Fine, thanks for asking.
TimBo said…
I went and watched the first 30 minutes and it turns out Takagi's family came to the US in 1939 and he has five children. No reason to return his body to or phone anyone in Japan. Some of my answers above may be slightly off.

But at least I tried, dammit!
Eric said…
It's been long enough since I saw Die Hard that I was afraid there were answers in the movie that I'd forgotten because Takagi is a minor character.

But of course that wasn't the point. What I was thinking when I wrote it was of just how much action movies really cheat when it comes to violence. Confession: I really enjoy violent action movies; but while reading Dave Cullen's Columbine it's been up near the top of my mind that the real victims of violence are the survivors, not the fallen--a commonplace, cliched observation that's completely forgotten when you're talking about a movie where an incidental character is killed to move the plot along and raise the story's stakes (in the case of Takagi, he at least gets this much weight) or often for no reason at all.

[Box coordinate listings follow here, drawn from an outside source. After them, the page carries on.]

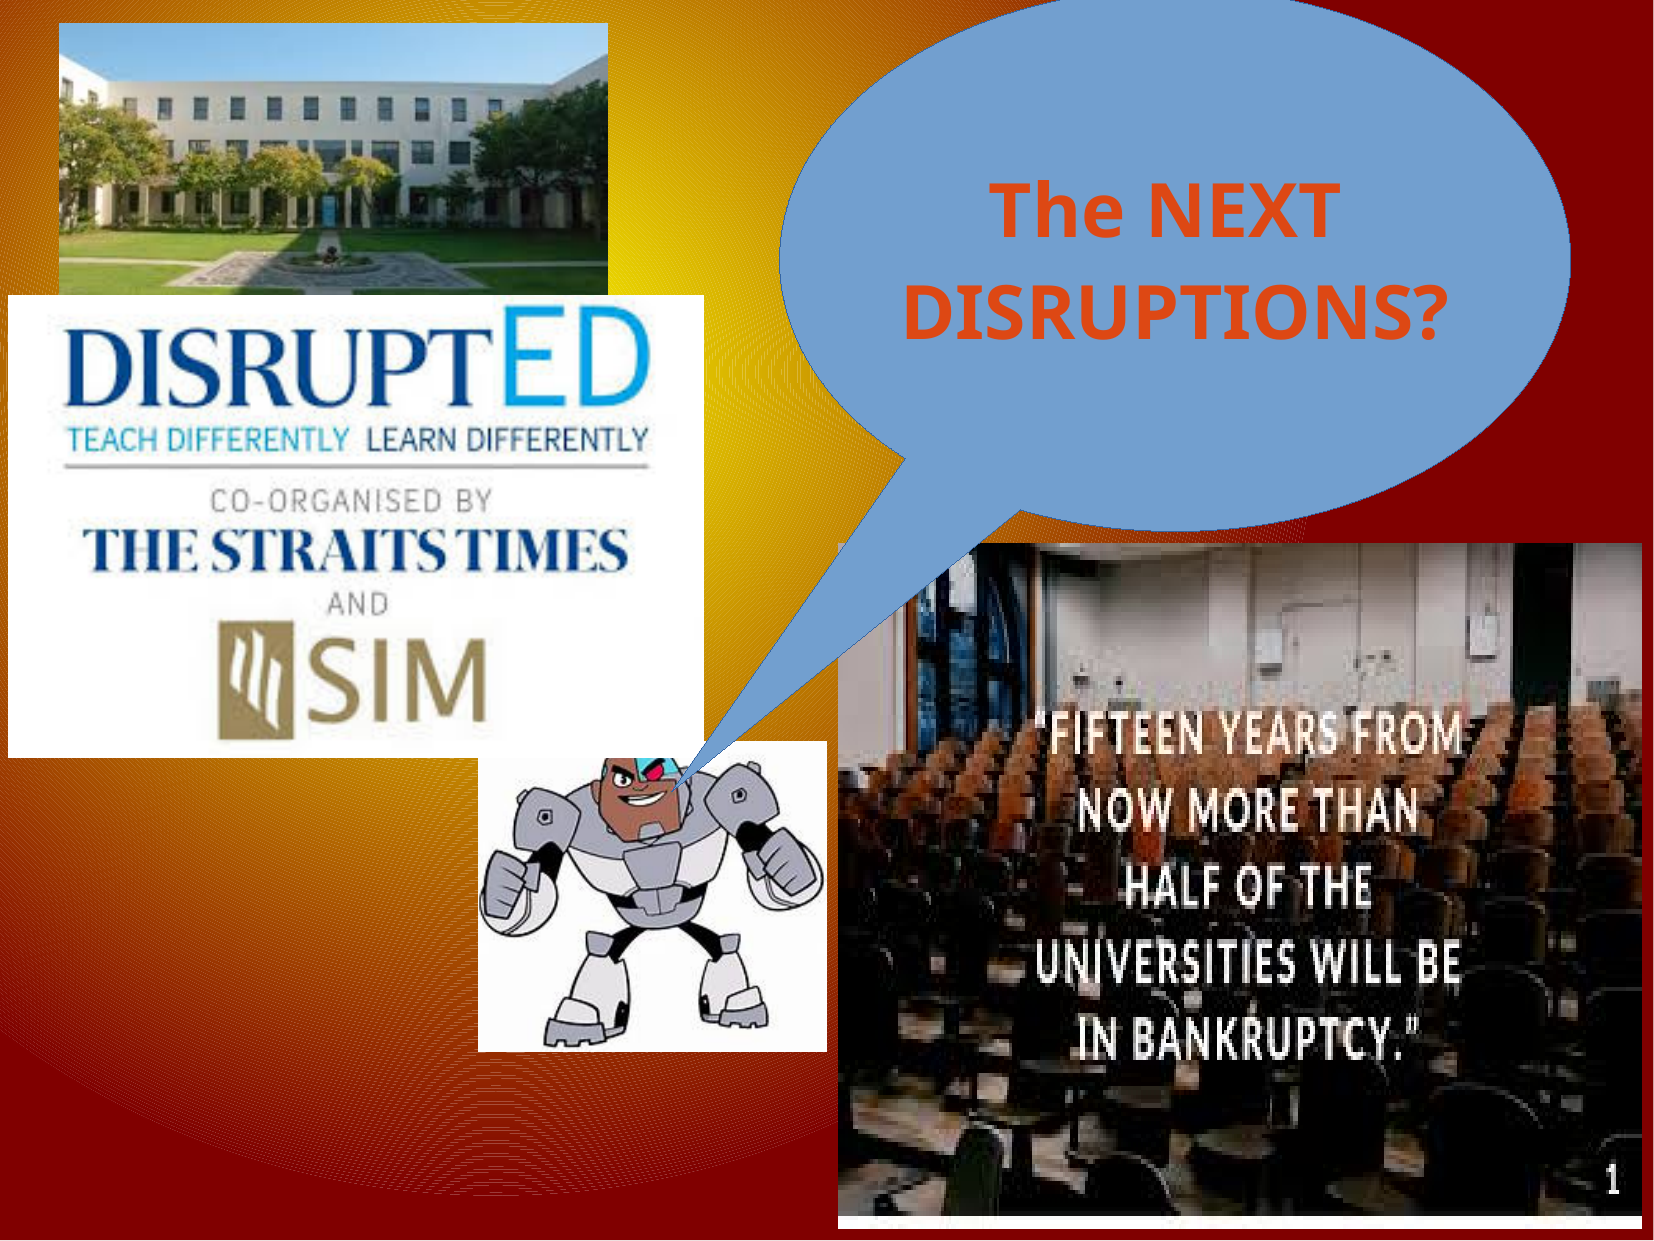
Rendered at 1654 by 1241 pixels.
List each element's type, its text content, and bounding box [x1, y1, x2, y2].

picture [8, 23, 827, 1052]
text_box The NEXT DISRUPTIONS? [671, 0, 1571, 792]
picture [838, 543, 845, 552]
picture [838, 543, 1642, 1229]
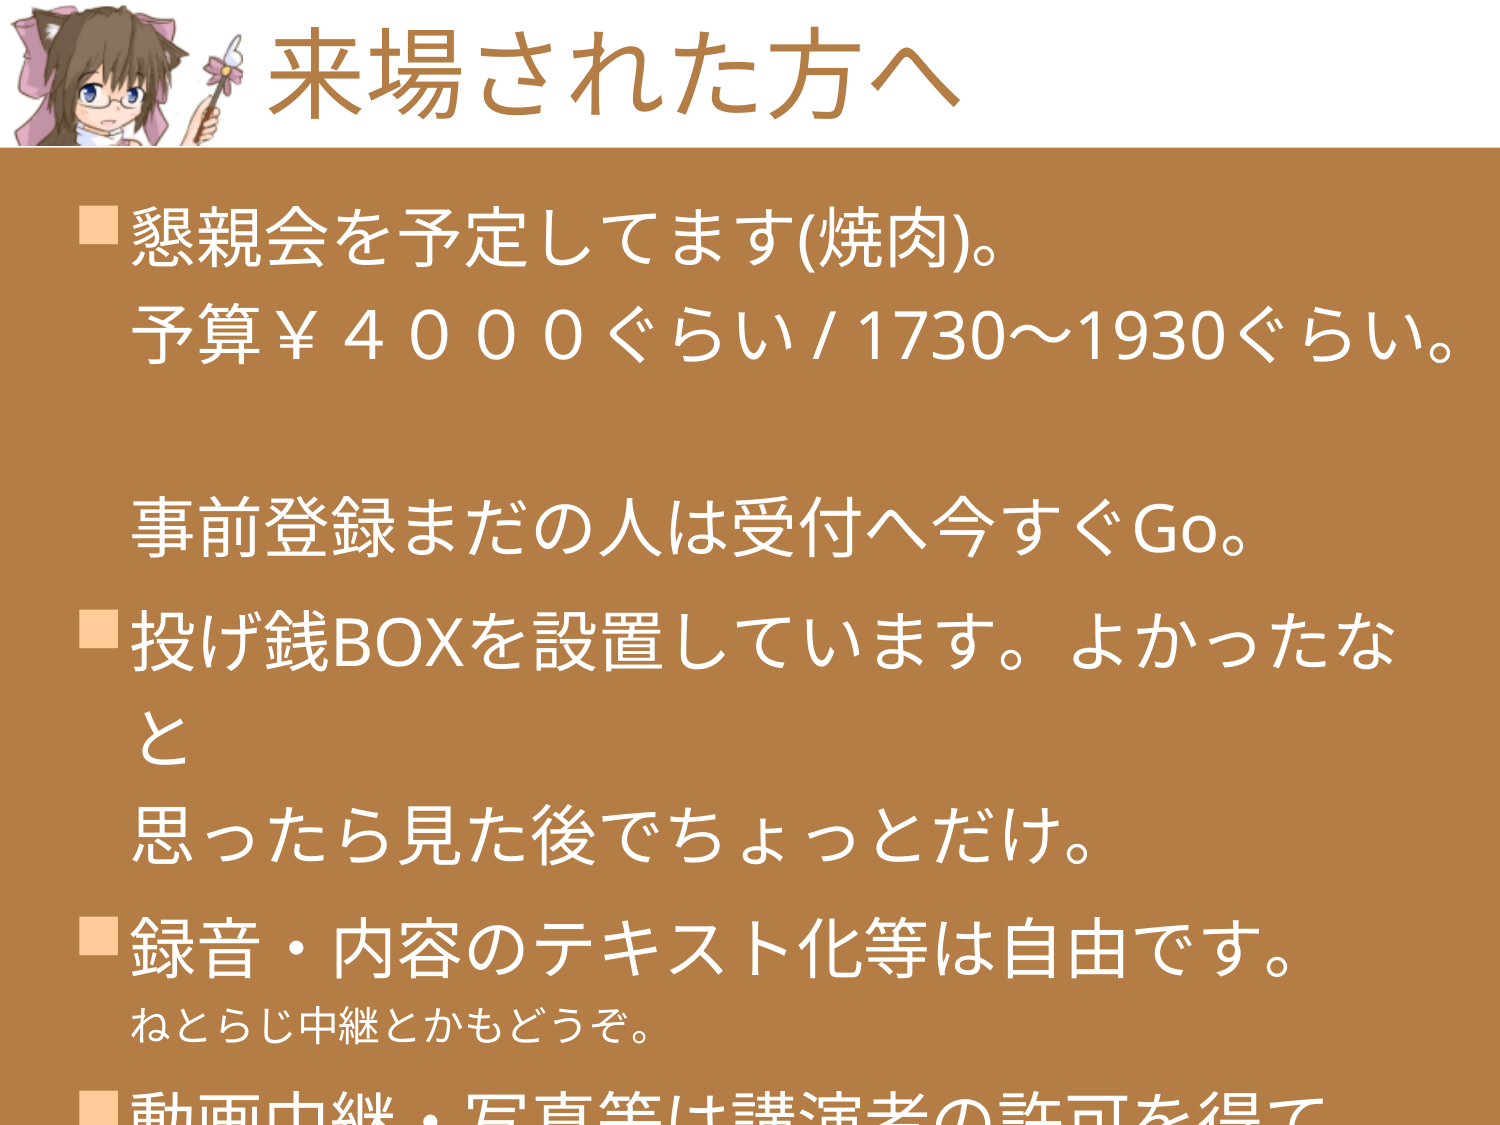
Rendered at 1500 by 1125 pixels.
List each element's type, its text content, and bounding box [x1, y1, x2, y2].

title 来場された方へ [265, 0, 1500, 172]
list 懇親会を予定してます(焼肉)。 予算￥４０００ぐらい / 1730～1930ぐらい。 事前登録まだの人は受付へ今すぐGo。 投げ銭BOXを設置しています。よかったなと 思ったら見た後でちょっとだけ。 録音・内容のテキスト化等は自由です。 ねとらじ中継とかもどうぞ。 動画中継・写真等は講演者の許可を得てね！ 顔出しNGとかいうひともいるので… 禁煙。禁食事（飲み物は可）。 健康のためエンバグのしすぎにご注意下さい。 [59, 177, 1447, 974]
picture [8, 5, 243, 146]
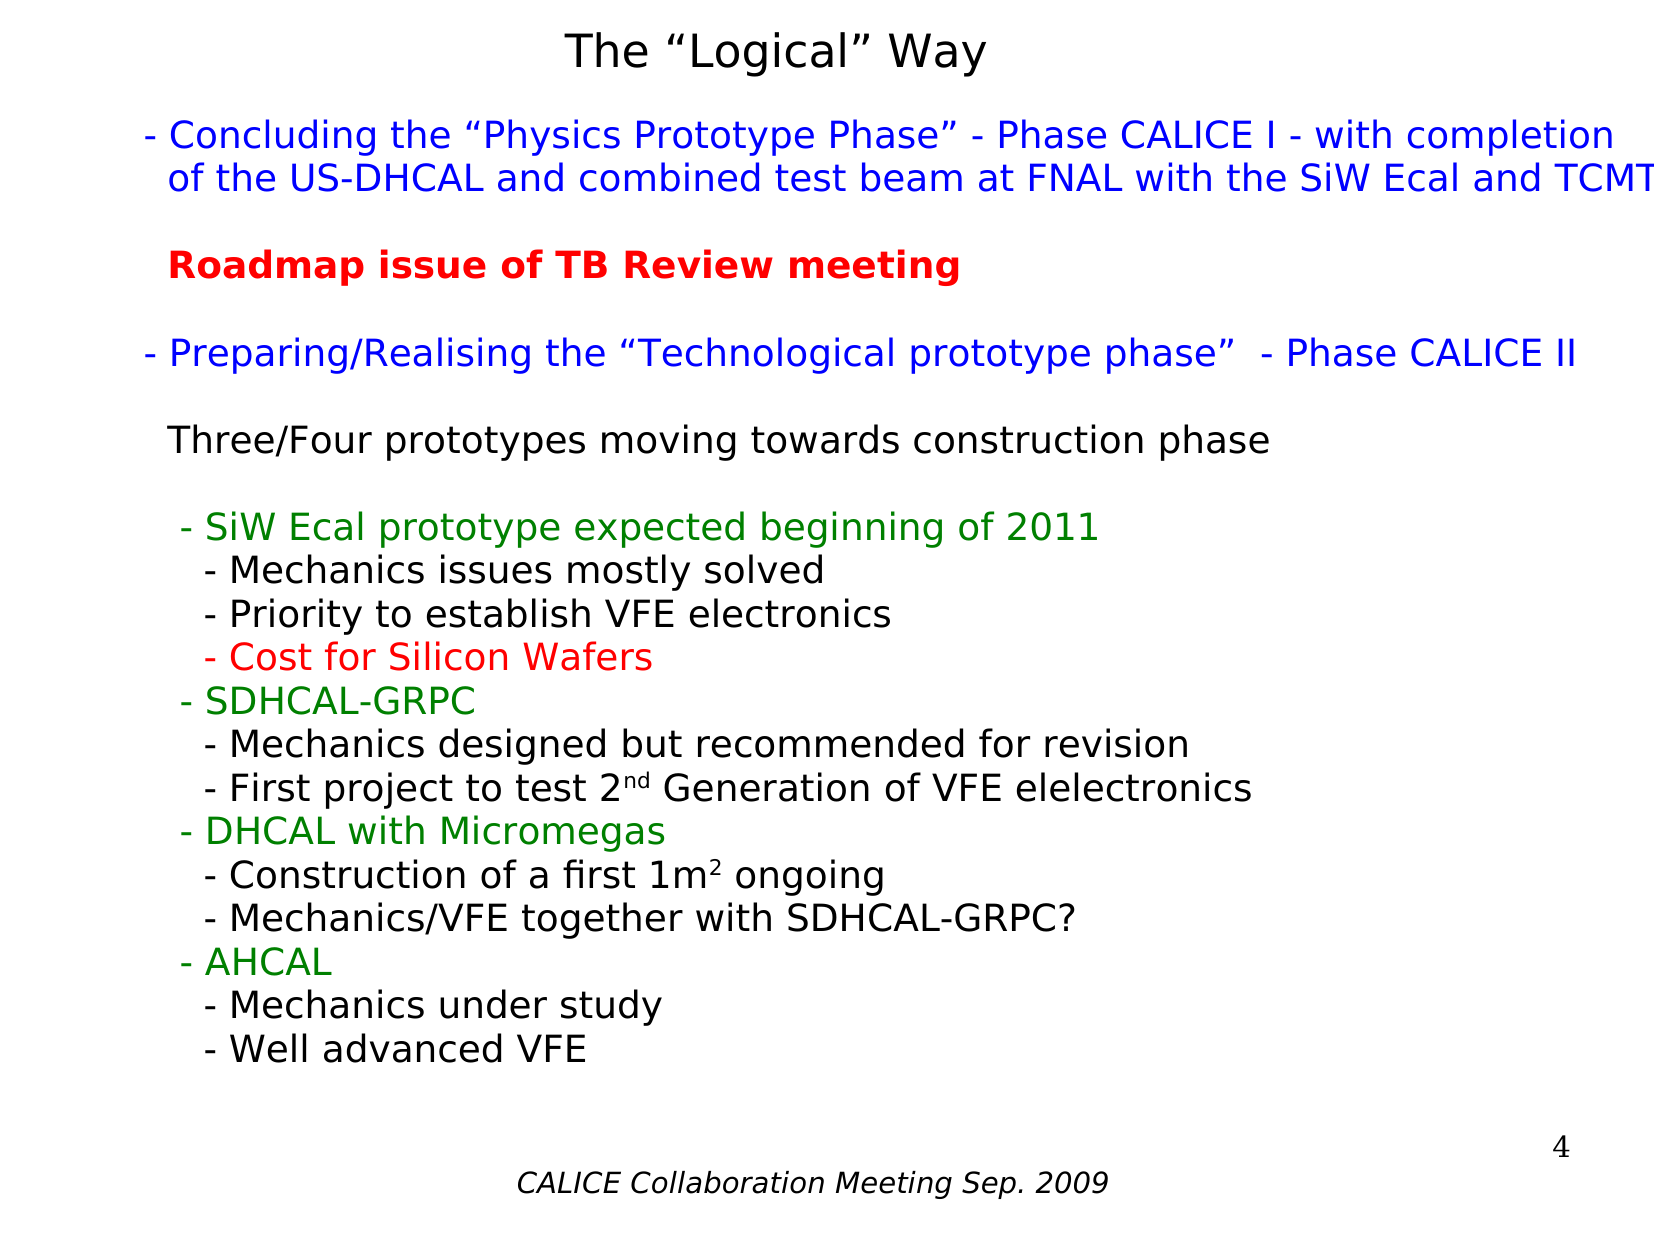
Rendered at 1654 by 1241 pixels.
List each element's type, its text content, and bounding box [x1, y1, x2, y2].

text_box The “Logical” Way [550, 17, 995, 86]
text_box - Concluding the “Physics Prototype Phase” - Phase CALICE I - with completion of the US-DHCAL and combined test beam at FNAL with the SiW Ecal and TCMT Roadmap issue of TB Review meeting - Preparing/Realising the “Technological prototype phase” - Phase CALICE II Three/Four prototypes moving towards construction phase - SiW Ecal prototype expected beginning of 2011 - Mechanics issues mostly solved - Priority to establish VFE electronics - Cost for Silicon Wafers - SDHCAL-GRPC - Mechanics designed but recommended for revision - First project to test 2nd Generation of VFE elelectronics - DHCAL with Micromegas - Construction of a first 1m2 ongoing - Mechanics/VFE together with SDHCAL-GRPC? - AHCAL - Mechanics under study - Well advanced VFE [128, 106, 1643, 1081]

Takagi doesn't exist at all, and then he exists for a few minutes of screen time, and then he doesn't exist again and is forgotten nearly as quickly as he's introduced. And that's in a film that tries on many levels to be a fairly sophisticated and adult action adventure (in the first Die Hard film, at least, Bruce Willis gets to play a human being who bleeds and cries). And he's not the only one--you could talk about Ellis' family, or (if you wanted to really get serious) about Karl's. Or the nameless police officers who are killed or injured in the abortive storming of the building.

I'm not trying to freight a silly entertainment with more than it deserves. It's just on my mind right now and required some kind of expression, and I have a blog.